Following the model of NPR’s Pop Culture Happy Hour and, to a lesser extent, the Make Me Smart daily podcast, I want to remind myself that there are things that bring me joy. These posts are meant to be quick hits that identify and/or recommend things—usually artistic or cultural, sometimes culinary—that are making me happy in a given week. I am making this quick format a semi-regular feature.
This week: Hemingway
It should be of no surprise to anyone who has seen my list of favorite novels that I am fan of Ernest Hemingway’s writing. I started reading his work after coming to graduate school, starting with The Sun Also Rises when I was maybe 23 or 24-years old — old enough to appreciate Hemingway’s writing, but young enough to be deeply moved by what a friend of mine describes as a “young man’s novel.” Over the next eight years or so I read most of his other novels and even developing my own idiosyncratic pecking order of his oeuvre. I suspect that nobody, including Hemingway himself, was quite as taken by To Have and Have Not as I was. Something about that flawed book, which I now know doesn’t have have a functional plot because it was a Frankenovel made of two short stories and some connective tissue, just clicked with me on the level of sentence and scene and was an early case of coming to appreciate how writers can improve from their early work.
Naturally, I was looking forward to the three-part Ken Burns and Lynn Novick documentary about Hemingway that I recently watched.
Hemingway is an ideal subject for a Ken Burns project: a character whose life, writings, and tall tales merged to form a thoroughly American myth. To that end, the Hemingway documentary series is a straightforward cradle to the grave documentary that interrogates the relationship between his psychology and literary output, but always handled with a Burnsian breeziness that both mentions the negative aspects but doesn’t dwell on them. This approach often works. For instance, in childhood Hemingway’s mother often groomed and dressed her son to look identical to his sister, a quirk that replicated when Hemingway encouraged his first wife Hadley to do the same with him and that made its way into his posthumous novel The Garden of Eden. The documentary also spends time asking literary scholars about ways that racism of his time works its way through his work, balanced by ways in which Hemingway’s external machismo often cause his gender politics to go overlooked. At the same time, though the breeziness causes instances of domestic violence (at least once physical, quite possibly more frequently psychological) to go underdeveloped.
At its heart, Hemingway is about contrasting the man with the myth. The myth is a macho man who lived a life of poverty in Paris in the 1920s and who, at one point, insists that he is going to take down a German U-Boat with his fishing boat and crack crew of Jai Alai players.

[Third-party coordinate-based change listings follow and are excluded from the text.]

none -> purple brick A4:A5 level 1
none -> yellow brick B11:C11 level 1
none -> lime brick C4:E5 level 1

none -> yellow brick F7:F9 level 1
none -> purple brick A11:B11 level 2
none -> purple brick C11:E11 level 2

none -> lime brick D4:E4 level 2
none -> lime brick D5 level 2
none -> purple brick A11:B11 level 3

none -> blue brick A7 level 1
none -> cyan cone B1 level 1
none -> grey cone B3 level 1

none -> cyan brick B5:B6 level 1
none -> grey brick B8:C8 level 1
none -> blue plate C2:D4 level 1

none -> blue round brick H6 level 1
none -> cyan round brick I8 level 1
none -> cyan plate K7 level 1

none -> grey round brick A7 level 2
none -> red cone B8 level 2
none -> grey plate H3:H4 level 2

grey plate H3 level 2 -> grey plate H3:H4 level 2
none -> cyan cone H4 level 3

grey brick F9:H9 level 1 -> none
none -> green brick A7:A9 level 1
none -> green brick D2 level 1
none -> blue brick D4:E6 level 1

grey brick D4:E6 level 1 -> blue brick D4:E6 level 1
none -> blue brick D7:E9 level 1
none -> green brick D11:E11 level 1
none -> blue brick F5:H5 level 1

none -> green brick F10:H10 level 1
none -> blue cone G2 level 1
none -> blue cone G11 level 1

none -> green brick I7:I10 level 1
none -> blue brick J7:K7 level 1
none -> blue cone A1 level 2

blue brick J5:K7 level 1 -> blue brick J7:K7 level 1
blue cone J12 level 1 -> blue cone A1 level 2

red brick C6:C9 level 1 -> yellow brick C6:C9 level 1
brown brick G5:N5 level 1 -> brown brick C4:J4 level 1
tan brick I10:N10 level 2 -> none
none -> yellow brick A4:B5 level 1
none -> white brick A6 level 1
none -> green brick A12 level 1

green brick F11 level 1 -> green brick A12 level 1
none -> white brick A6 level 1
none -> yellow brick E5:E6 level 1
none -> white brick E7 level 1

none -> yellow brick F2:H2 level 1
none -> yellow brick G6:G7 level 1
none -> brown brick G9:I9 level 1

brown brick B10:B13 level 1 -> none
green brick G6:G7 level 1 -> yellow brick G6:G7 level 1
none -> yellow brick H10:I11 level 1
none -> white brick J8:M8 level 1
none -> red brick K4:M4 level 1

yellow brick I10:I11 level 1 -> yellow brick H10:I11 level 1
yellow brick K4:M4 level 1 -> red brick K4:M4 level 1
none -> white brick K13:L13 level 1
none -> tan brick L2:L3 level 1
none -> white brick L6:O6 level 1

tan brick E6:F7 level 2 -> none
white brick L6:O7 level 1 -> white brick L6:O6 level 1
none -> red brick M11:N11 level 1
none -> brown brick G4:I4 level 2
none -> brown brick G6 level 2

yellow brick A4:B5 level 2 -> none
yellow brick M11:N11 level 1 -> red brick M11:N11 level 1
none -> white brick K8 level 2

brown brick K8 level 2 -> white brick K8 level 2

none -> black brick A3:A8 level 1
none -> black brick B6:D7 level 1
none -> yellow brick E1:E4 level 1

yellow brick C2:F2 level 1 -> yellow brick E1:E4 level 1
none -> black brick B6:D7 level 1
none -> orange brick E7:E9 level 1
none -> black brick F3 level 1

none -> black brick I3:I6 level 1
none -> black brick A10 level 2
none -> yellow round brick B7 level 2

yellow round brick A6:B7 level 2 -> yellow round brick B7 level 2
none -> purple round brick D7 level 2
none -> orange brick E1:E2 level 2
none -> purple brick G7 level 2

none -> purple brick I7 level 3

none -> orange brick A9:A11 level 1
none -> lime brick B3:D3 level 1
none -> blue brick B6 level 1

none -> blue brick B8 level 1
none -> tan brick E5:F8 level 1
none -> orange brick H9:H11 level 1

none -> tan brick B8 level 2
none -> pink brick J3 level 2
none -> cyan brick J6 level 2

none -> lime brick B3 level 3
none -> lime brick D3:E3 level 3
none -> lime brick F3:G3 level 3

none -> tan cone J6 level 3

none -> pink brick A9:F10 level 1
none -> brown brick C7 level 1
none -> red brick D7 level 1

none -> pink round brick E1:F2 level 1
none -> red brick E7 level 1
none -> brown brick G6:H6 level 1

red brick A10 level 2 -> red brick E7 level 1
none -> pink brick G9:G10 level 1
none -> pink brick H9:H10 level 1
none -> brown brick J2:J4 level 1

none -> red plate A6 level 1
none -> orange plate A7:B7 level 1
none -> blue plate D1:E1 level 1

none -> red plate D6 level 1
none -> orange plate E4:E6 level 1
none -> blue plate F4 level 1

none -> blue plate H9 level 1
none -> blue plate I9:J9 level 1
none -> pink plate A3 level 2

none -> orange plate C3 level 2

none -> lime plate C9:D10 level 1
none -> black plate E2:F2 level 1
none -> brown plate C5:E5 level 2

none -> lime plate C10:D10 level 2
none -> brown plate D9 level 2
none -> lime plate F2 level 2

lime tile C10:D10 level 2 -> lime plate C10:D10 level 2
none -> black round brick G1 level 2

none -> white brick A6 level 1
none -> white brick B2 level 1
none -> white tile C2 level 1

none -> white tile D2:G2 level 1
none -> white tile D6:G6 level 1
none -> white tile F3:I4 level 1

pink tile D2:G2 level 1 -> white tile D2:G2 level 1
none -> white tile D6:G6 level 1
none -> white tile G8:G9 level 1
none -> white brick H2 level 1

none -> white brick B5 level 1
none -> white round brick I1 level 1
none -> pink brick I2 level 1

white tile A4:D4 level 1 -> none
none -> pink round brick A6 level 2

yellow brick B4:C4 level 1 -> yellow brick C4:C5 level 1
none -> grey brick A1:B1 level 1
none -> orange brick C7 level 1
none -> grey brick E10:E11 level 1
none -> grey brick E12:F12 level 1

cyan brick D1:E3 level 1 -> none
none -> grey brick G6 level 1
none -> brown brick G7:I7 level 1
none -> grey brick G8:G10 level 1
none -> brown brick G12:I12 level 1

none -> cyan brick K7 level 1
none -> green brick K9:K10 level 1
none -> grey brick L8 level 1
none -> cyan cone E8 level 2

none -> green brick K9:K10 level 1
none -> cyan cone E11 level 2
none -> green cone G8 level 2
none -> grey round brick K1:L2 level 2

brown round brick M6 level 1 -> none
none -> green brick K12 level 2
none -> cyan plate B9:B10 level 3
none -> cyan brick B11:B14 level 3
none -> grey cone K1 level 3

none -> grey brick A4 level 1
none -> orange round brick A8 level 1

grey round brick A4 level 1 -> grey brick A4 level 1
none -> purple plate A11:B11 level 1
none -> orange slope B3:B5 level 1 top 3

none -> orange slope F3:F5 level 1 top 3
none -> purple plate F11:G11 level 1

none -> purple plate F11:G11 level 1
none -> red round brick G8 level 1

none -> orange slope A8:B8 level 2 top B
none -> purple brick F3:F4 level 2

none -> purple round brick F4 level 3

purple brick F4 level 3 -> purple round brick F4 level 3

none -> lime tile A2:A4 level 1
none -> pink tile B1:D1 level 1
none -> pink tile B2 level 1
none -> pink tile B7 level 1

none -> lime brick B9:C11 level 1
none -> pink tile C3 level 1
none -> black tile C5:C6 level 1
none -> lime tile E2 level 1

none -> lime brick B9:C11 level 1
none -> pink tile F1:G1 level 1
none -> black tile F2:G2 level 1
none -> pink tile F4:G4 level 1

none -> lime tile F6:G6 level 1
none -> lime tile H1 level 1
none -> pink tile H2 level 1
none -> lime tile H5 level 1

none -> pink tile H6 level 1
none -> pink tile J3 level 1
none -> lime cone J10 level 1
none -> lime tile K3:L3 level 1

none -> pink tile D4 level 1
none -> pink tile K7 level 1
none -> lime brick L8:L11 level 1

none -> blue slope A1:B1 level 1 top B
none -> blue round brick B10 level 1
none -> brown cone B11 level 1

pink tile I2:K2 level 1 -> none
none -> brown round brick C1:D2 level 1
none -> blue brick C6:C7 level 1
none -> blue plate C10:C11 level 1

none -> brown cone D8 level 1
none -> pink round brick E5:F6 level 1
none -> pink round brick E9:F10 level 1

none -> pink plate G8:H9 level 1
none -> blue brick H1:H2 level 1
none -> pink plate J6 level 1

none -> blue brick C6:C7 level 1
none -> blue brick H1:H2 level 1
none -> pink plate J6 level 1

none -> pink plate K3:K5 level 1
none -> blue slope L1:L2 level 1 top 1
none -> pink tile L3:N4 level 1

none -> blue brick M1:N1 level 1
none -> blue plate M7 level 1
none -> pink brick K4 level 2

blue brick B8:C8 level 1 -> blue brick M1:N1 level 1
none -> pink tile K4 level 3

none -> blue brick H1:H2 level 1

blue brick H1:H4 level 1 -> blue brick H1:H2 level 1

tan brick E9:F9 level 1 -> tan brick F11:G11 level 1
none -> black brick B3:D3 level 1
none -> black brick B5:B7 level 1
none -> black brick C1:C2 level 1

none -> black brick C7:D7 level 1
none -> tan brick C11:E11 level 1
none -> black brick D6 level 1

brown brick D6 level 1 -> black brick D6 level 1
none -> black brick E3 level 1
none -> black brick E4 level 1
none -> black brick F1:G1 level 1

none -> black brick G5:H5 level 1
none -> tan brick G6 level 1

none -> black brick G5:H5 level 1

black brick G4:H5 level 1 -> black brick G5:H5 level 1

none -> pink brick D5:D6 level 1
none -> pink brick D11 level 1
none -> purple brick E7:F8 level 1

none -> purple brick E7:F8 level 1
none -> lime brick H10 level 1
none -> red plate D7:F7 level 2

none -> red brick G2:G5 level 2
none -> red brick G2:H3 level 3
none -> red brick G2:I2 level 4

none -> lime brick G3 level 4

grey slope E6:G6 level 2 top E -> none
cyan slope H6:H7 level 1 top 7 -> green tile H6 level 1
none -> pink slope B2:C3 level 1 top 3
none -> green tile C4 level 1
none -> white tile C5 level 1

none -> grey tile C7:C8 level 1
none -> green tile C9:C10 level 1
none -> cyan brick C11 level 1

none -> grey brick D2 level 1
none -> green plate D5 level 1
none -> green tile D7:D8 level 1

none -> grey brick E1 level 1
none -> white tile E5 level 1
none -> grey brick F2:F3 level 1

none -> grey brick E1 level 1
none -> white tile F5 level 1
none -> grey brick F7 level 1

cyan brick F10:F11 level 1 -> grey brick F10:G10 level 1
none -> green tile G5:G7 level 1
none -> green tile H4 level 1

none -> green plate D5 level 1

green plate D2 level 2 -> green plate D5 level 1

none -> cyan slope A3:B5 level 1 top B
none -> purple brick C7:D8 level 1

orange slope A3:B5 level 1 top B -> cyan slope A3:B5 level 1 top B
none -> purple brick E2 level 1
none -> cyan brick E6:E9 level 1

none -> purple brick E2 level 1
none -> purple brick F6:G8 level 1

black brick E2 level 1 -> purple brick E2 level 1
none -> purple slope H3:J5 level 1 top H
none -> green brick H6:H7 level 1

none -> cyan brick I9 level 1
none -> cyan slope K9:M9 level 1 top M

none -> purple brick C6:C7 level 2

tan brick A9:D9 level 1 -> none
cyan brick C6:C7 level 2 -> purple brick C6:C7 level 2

The man is a more complex figure in ways that make him both more and less sympathetic. A philanderer who often lived off the wealth of his wives, but also a man who did not deal well with being alone and often relied on their expertise to produce his art. A hunter and bull-fighting enthusiast who also was sensitive to life. Hemingway also lived many of his later years in Cuba and had sympathies with Fidel Castro’s revolution. Some of the saddest moments came in the third episode when an aging Hemingway living in Idaho was suffering from a neurological disorder that the Mayo Clinic treated him with electro-convulsive therapy that left him effectively unable to keep short-term memories, let alone write, which must have been agony for someone who wrote for hours every day.
I had a few small complaints with Hemingway and some of the beats moved across familiar ground, but I appreciated the series both for a lot of the backstory, including interviews with his son, and as an opportunity to revisit Hemingway’s work.